Wednesday, March 01, 2006

Proteomics - Systems Biology - Mass Spectrometry - Peptide Pattern Recognition

BMSorter: Yet another proteomics tool from Aebersold and Friends

Proteome analysis of Halobacterium sp. NRC-1 facilitated by the biomodules analysis tool BMSorter by Rueichi R. Gan1 at al. Molecular & Cellular Proteomics Papers in Press. Published on February 23, 2006 as Manuscript M500367-MCP200

BMSorter is a biological networks analysis tool that incorporates protein identification results into biological networks. BMSorter pulls together information from the identification of proteins with Trans Proteomics Pipeline (PeptideProphet and ProteinProphet) and the Kyoto Encyclopedia of Genes and Genomes (KEGG) database (http://www.genome.ad.jp/). BMSorter is written in Perl language and interfaces via web browse (Apache web server). BMsorter can be obtained by contacting Wailap Victor Ng at wvng@ym.edu.tw

This paper reports on the systems analysis of the Halobacterium sp. NRC-1 soluble proteome identified by 2-dimensional liquid chromatography coupled with tandem mass spectrometry. Halobacterium is a class of archaea, found in water saturated or nearly saturated with salt. Proteins were identified using SEQUEST in combination with the Trans Proteomic Pipeline. BMSorter pulled the protein identification and the metabolic pathway information together. Cytoscape (www.cytoscape.org) was utilized display the protein identification information on amino acid metabolisms and the citrate cycle pathways in terms of the enzyme-metabolite interaction networks.

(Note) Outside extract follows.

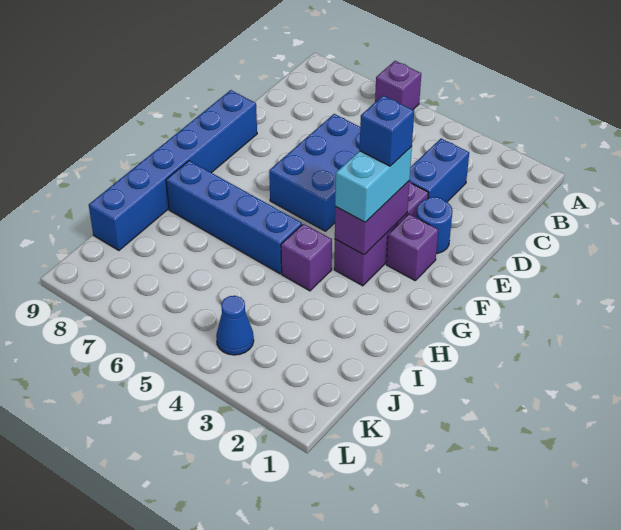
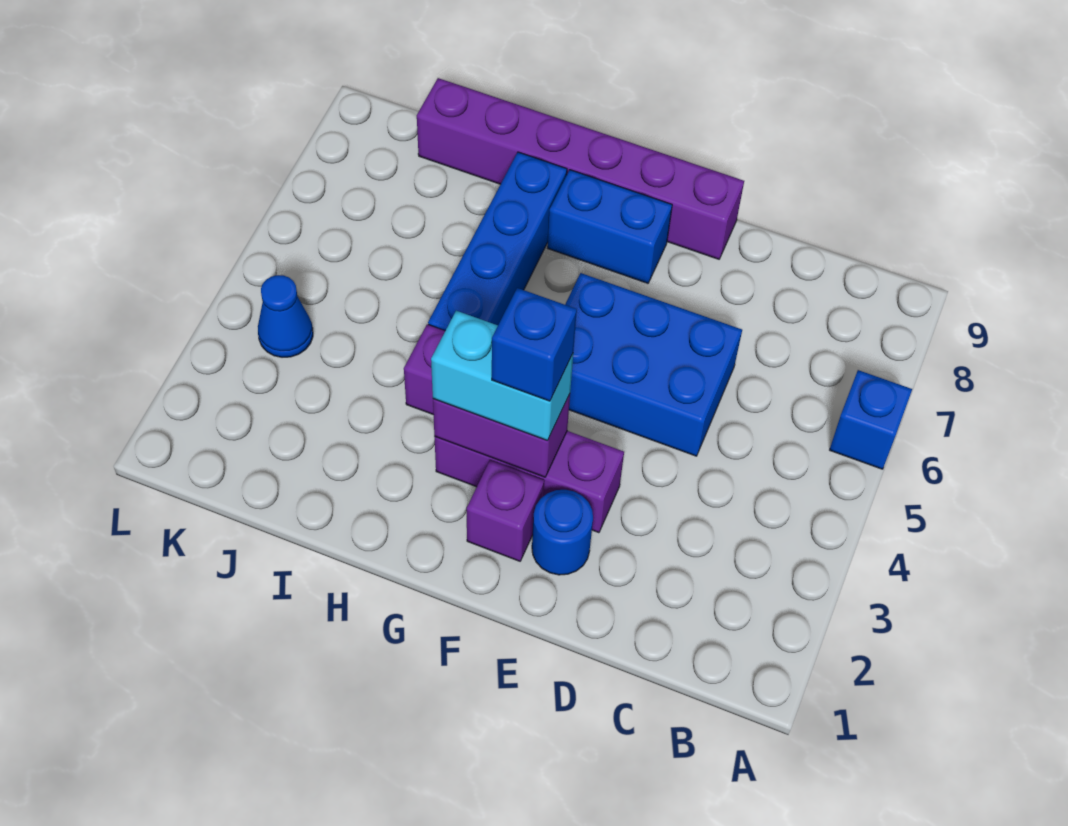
purple 1x1 brick [375,61,421,110] -> blue 1x1 brick [830,370,912,469]
blue 1x2 brick [409,139,469,202] -> blue 1x2 brick moved to [548,170,672,283]
blue 1x6 brick [89,90,257,250] -> purple 1x6 brick [417,78,744,259]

This title of this paper uses the somewhat novel term biomodules. Biological modules (or 'biomodules') are loose associations of preferred molecular interaction partners that interact to perform a collective function.
One simple and fun thing that was included is an equation to estimated number of false positive identifications from the Peptide Prophet results. The number of false positive identifications of N proteins with a probability value of P is equal to N x (1.0-P). Thus, if you identified 100 proteins all with a probability of .99 you can estimate that you have one false positive. In a realistic case the probabilities for each protein would be unique but the calculation remains trivial.

It is exciting to see how the average number of proteins that are identified in a standard MudPIT style experiment continues to grow. In this study 888 proteins were identified with a ProteinProphet probability (P) > 0.9. It seems that it was only a year ago that a study of this type might only identify a couple hundred proteins.